**GIVEN INFORMATION**
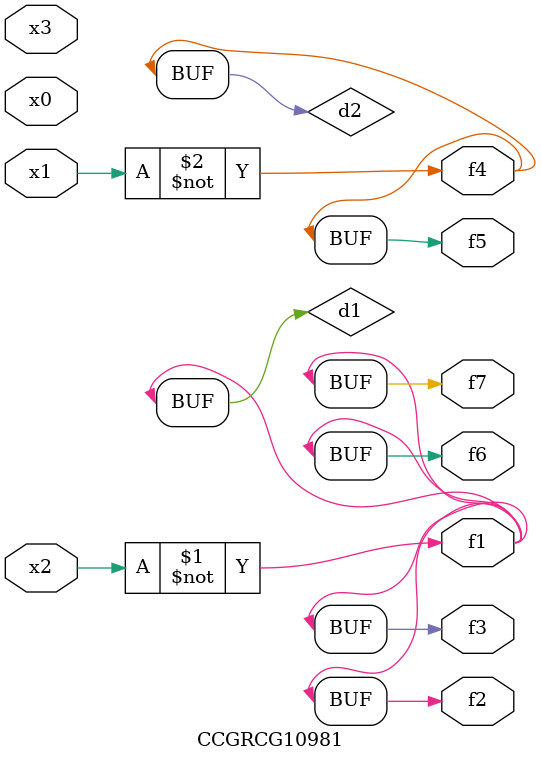
<source format=v>
module CCGRCG10981(
	input x0, x1, x2, x3,
	output f1, f2, f3, f4, f5, f6, f7
);

	wire d1, d2;

	xnor (d1, x2);
	not (d2, x1);
	assign f1 = d1;
	assign f2 = d1;
	assign f3 = d1;
	assign f4 = d2;
	assign f5 = d2;
	assign f6 = d1;
	assign f7 = d1;
endmodule

</source>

**WHAT TO PRODUCE**
Pull out every line of the records above that contains the word "assign".

**RESULT OF THIS TASK**
	assign f1 = d1;
	assign f2 = d1;
	assign f3 = d1;
	assign f4 = d2;
	assign f5 = d2;
	assign f6 = d1;
	assign f7 = d1;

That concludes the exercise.